■ Document
:::::

Technotropic · 11/06/2013 12:12

I think it will still be a tough task. You have to understand a fair bit of French to get through this properly. Sure you can memorise it all but I think it would be obvious if he made a mistake and that he didn't understand conjugation fully.

A dictionary is a bit of a red herring as it will require a dubious pause if you have to look up a table to get what you need to correctly structure a sentence.

mumandboys123 · 11/06/2013 12:32

this is correct. It's how the GCSE in languages is at the moment. It is little other than a test of memory although those with better linguistic ability always seem do better than those who struggle with languages.

I struggle to see how it's unfair if the teacher is willing to correct everyone's work prior to having to learning and reproducing? He should also have covered all the necessary vocab and grammar in class so should be somewhere in his books and/or on worksheets. It really isn't necessary for parents to be able to help directly.

:::::

■ Information provided
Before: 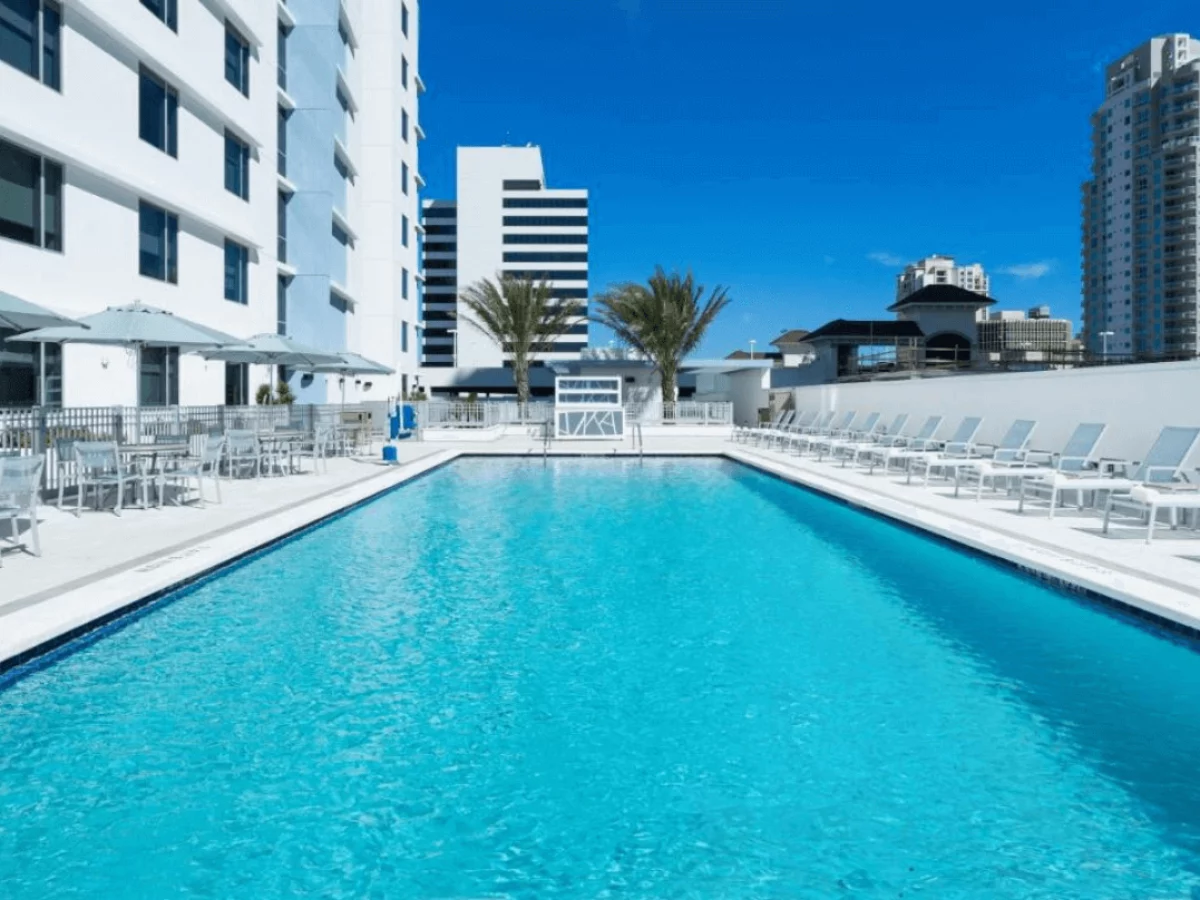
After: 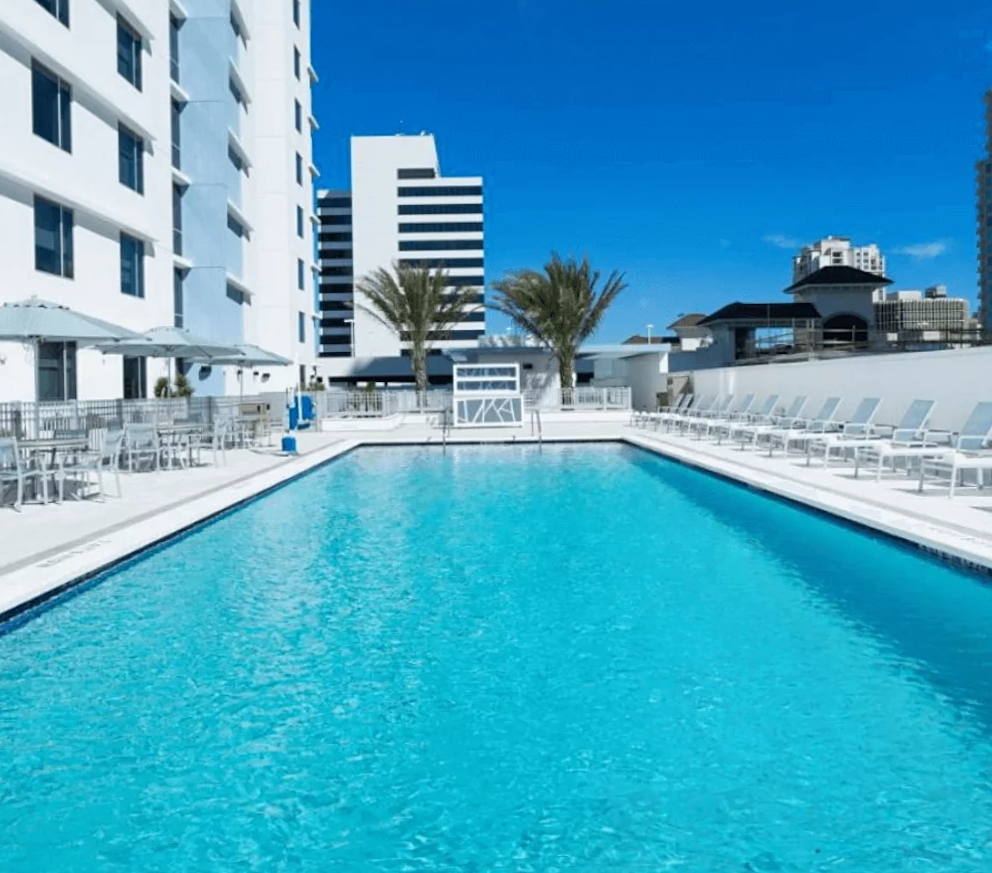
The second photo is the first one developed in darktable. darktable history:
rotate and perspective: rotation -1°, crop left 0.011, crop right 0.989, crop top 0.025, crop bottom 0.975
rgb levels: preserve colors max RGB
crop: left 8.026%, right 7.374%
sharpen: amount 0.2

:::::

■ Problem to solve
Translate this sentence from the forum thread above into Spanish: "You have to understand a fair bit of French to get through this properly."

■ Output
Hay que entender bastante francés para superar esto como es debido.